◆ Description of the task ◆
Where a line of the records contains the word "worn", show that line.

◆ Supplied data ◆
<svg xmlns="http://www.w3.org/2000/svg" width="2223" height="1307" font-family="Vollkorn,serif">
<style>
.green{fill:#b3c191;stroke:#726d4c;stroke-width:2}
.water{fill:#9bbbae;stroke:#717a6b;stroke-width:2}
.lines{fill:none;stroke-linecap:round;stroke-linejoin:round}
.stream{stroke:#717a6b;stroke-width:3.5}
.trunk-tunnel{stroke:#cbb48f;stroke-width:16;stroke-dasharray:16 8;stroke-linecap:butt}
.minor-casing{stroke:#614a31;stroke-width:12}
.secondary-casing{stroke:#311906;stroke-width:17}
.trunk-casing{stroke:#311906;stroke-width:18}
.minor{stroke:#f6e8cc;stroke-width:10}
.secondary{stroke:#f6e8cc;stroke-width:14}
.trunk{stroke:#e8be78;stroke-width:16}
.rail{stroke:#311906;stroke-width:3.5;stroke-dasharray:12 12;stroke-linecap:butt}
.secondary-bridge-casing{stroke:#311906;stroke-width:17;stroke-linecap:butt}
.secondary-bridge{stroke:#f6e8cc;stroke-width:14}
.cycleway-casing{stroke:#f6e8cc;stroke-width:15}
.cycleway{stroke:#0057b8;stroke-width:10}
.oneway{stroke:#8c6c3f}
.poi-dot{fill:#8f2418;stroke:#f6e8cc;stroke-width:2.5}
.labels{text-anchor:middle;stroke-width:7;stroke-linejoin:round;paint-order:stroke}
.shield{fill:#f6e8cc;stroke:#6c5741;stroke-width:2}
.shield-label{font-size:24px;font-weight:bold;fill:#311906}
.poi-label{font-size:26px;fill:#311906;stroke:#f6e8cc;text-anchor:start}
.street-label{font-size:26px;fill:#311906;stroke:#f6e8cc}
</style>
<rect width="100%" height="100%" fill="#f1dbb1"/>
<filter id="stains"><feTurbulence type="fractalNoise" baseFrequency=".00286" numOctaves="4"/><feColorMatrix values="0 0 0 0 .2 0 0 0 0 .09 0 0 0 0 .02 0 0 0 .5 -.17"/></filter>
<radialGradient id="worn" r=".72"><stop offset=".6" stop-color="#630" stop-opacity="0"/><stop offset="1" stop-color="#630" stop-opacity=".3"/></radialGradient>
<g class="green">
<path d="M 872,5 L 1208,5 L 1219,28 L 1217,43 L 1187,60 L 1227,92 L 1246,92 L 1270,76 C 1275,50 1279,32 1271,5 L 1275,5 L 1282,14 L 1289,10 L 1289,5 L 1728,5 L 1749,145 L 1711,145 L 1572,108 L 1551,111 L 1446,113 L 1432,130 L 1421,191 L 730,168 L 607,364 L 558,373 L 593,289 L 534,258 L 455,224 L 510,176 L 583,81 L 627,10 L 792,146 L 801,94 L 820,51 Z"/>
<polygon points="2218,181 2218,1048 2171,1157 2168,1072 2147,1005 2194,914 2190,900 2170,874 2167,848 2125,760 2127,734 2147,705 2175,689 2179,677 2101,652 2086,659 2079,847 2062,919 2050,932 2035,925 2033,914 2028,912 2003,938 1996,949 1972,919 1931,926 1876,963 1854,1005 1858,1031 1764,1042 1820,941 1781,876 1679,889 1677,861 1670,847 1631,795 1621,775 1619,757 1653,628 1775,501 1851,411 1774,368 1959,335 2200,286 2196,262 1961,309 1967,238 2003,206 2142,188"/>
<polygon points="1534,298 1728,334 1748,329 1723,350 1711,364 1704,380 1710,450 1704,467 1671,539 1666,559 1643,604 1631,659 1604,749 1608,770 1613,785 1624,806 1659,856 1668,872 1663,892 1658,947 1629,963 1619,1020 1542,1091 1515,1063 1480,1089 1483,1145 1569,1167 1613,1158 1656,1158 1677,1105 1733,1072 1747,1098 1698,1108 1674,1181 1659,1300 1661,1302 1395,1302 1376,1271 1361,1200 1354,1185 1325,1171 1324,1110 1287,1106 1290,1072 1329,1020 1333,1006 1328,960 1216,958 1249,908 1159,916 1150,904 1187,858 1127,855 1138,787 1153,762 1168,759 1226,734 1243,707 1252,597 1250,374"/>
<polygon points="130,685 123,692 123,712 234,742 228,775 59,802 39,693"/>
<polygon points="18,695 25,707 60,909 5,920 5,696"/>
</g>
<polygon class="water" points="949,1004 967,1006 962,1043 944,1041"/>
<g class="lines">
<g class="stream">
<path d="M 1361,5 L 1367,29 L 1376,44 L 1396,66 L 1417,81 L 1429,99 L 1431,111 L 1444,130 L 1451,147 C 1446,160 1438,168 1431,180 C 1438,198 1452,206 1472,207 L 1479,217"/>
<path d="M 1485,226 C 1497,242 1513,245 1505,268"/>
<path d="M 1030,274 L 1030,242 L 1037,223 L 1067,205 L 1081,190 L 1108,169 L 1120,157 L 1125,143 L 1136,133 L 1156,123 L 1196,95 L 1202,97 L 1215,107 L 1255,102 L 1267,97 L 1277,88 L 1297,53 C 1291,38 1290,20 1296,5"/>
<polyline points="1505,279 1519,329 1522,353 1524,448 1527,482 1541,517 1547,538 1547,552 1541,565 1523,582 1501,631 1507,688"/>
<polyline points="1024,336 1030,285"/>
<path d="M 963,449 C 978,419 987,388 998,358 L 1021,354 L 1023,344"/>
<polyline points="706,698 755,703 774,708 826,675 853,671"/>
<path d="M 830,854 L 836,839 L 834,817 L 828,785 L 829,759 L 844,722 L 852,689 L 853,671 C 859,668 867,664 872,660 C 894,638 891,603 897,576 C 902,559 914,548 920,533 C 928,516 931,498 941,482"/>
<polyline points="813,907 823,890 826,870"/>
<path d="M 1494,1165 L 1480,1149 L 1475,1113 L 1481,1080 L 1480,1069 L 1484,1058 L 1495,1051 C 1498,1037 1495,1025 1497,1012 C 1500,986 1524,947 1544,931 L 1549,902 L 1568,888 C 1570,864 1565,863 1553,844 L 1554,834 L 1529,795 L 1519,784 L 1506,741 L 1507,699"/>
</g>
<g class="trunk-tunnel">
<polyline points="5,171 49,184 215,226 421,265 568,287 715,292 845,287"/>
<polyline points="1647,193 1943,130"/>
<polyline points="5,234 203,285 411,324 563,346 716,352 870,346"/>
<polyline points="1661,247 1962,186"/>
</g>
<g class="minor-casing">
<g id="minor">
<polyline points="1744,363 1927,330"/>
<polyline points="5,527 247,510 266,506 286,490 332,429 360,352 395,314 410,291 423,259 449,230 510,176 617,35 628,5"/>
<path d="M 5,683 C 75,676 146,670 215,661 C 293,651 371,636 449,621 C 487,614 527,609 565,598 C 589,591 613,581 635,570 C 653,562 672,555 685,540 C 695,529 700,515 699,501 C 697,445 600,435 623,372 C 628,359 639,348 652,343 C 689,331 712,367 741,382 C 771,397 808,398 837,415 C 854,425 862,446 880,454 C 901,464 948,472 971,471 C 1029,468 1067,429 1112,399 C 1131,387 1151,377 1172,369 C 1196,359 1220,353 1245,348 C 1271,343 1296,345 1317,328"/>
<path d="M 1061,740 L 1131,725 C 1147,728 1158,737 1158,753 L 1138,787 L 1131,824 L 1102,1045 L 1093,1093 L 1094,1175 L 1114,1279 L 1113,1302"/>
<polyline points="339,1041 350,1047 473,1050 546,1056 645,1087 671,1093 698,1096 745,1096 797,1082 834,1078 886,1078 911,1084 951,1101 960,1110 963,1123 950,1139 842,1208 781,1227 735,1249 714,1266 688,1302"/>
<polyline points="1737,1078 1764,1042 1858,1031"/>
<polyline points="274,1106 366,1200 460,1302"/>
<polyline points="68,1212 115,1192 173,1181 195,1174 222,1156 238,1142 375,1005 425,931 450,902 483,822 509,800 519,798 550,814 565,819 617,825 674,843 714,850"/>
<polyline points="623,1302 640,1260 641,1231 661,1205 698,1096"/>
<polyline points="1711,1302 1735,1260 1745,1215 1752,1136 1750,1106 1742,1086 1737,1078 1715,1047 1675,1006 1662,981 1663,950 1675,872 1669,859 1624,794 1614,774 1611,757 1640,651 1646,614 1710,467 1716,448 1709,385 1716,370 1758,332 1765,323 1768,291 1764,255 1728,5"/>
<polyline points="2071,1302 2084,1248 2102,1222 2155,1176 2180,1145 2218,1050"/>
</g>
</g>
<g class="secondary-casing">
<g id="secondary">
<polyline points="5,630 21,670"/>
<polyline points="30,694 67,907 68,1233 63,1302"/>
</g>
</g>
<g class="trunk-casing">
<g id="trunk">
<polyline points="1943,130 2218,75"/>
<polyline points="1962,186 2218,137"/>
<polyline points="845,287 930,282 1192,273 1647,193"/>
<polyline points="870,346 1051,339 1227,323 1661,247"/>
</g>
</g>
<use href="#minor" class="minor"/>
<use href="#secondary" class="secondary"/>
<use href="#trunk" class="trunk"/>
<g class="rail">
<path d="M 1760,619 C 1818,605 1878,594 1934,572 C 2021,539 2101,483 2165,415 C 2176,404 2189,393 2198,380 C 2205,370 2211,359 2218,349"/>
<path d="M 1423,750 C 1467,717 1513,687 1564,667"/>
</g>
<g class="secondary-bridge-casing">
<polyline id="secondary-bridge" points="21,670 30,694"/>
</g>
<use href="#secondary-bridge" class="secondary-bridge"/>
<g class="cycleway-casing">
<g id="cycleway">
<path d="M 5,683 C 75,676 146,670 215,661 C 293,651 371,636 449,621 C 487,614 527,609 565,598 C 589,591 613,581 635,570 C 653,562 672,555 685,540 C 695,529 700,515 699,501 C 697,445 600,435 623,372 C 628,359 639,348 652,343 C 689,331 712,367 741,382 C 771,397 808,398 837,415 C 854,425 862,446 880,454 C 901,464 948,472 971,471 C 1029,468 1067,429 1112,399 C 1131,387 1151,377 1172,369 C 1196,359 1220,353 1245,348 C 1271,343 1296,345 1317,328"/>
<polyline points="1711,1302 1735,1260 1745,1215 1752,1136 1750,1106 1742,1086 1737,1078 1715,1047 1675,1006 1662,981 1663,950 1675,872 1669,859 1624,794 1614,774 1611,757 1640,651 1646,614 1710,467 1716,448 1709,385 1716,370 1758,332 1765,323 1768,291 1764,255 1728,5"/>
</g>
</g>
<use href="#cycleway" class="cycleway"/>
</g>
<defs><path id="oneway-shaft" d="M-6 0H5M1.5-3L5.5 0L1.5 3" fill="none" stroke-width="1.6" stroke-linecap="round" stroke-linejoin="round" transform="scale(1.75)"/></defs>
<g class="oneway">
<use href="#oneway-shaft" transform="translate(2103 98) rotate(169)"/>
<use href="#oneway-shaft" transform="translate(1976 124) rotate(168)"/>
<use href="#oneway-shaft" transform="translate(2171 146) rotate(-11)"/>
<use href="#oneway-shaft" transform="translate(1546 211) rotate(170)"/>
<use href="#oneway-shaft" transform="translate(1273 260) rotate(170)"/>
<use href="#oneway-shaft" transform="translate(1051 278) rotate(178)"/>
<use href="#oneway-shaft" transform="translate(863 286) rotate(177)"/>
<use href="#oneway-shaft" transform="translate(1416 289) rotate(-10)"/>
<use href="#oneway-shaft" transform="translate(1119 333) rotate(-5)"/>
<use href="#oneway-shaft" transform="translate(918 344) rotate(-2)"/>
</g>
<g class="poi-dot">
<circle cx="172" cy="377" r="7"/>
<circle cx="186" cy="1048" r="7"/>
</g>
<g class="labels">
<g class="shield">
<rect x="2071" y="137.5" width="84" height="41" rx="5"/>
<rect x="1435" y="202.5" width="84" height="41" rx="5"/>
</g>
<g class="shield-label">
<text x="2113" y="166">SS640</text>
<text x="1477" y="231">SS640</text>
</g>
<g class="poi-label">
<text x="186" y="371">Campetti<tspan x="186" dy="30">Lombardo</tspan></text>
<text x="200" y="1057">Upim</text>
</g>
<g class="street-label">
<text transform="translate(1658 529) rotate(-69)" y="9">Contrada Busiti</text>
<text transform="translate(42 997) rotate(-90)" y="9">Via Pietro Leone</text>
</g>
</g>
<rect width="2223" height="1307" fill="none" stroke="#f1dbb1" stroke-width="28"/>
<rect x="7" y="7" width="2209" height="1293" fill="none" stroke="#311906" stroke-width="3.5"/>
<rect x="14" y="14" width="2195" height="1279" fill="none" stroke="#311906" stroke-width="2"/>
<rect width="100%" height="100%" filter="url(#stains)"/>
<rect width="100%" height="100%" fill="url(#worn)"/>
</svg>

◆ Your solution ◆
<radialGradient id="worn" r=".72"><stop offset=".6" stop-color="#630" stop-opacity="0"/><stop offset="1" stop-color="#630" stop-opacity=".3"/></radialGradient>
<rect width="100%" height="100%" fill="url(#worn)"/>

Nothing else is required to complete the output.